In other words, the reconstruction of our website continues slowly, very slowly. But steadily. This week we can report that you can now access the current issue of the newspaper on line by clicking on a direct link from the PrincetonInfo home page or the U.S. 1 home page. Previously you had to go into our “archives” section and from there call up the most recent issue.

And this week our online edition generated two comments from “viewers” who would not otherwise see our print edition on a regular basis. Both comments were in response to Barbara Fox’s article on Bill Wolfe, the architect who has put sustainable design elements into practice in his own Princeton house (U.S. 1, September 17).

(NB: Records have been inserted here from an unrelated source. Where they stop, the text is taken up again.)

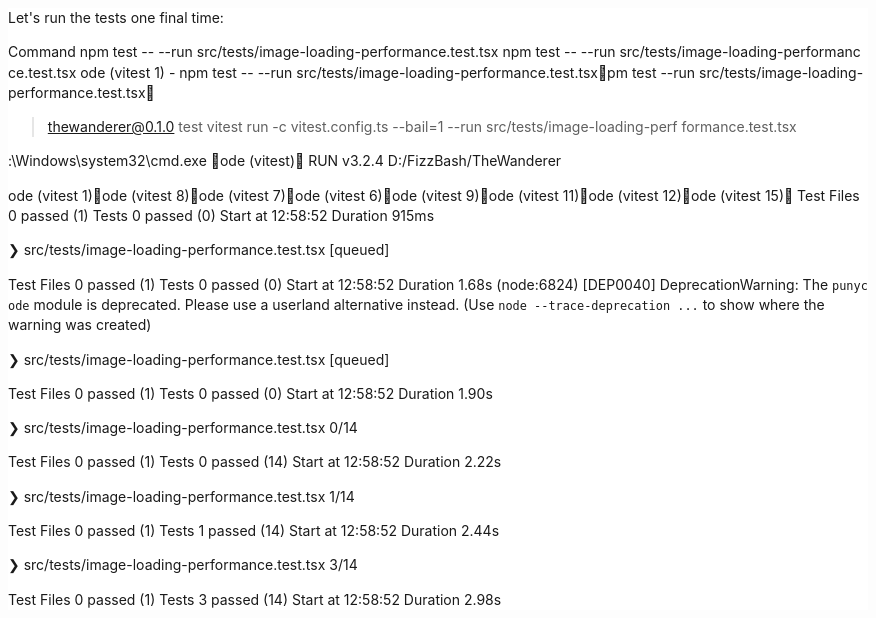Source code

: 
Let's run the tests one final time:

Command
npm test -- --run src/tests/image-loading-performance.test.tsx
npm test -- --run src/tests/image-loading-performanc
ce.test.tsx
ode (vitest 1) - npm  test -- --run src/tests/image-loading-performance.test.tsxpm test --run src/tests/image-loading-performance.test.tsx
> thewanderer@0.1.0 test
> vitest run -c vitest.config.ts --bail=1 --run src/tests/image-loading-perf
formance.test.tsx

:\Windows\system32\cmd.exe ode (vitest)
 RUN  v3.2.4 D:/FizzBash/TheWanderer

ode (vitest 1)ode (vitest 8)ode (vitest 7)ode (vitest 6)ode (vitest 9)ode (vitest 11)ode (vitest 12)ode (vitest 15)
 Test Files 0 passed (1)
      Tests 0 passed (0)
   Start at 12:58:52
   Duration 915ms

 ❯ src/tests/image-loading-performance.test.tsx [queued]

 Test Files 0 passed (1)
      Tests 0 passed (0)
   Start at 12:58:52
   Duration 1.68s
(node:6824) [DEP0040] DeprecationWarning: The `punycode` module is deprecated. Please use a userland alternative instead.
(Use `node --trace-deprecation ...` to show where the warning was created)  

 ❯ src/tests/image-loading-performance.test.tsx [queued]

 Test Files 0 passed (1)
      Tests 0 passed (0)
   Start at 12:58:52
   Duration 1.90s

 ❯ src/tests/image-loading-performance.test.tsx 0/14

 Test Files 0 passed (1)
      Tests 0 passed (14)
   Start at 12:58:52
   Duration 2.22s

 ❯ src/tests/image-loading-performance.test.tsx 1/14

 Test Files 0 passed (1)
      Tests 1 passed (14)
   Start at 12:58:52
   Duration 2.44s

 ❯ src/tests/image-loading-performance.test.tsx 3/14

 Test Files 0 passed (1)
      Tests 3 passed (14)
   Start at 12:58:52
   Duration 2.98s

The first comment comes from the architect’s son, Andrew Wolfe, in New Hampshire: “I am very proud of my mom and dad, who are living Ghandi’s advice that ‘you must be the change you want to see in the world.’ The house looks great, too.”

The second comment comes from a business owner in Millstone, Elizabeth Borsuk of WCI Maintenance:

“Andrew, I am very proud of your mom and dad, too, although we have never met.

"For over 10 years (before kids) I was a commercial NYC interior designer and had the wonderful opportunity to work with some of the greatest architects of our era — the Rockwell Group, Gensler, Swanke and the likes. None of them were doing anything about the energy related problems that we face today and as you know it is so very important. I commend Mr. Wolfe in his efforts to go green. This will make a huge impact on modern architecture and I think that he is way ahead of the curve.

“These days I am no longer a designer. I have joined forces with my husband and we own and operate a (mostly) commercial landscaping business. In the winter we plow snow for several very large warehouse sites, a few owned by Fortune 500 companies. Yet not one of the site architects ever even thought to put the loading docks in the sun! The buildings are huge and the loading docks get absolutely no sunlight. As a result, and despite our best efforts, the snow inevitably melts, runs off and then turns into ice. The trucks are constantly skidding and we all face huge liability issues.

“I am so glad to hear that someone is finally taking sunlight into consideration. Not only will it make huge environmental differences, as you can see it helps in so many ways.”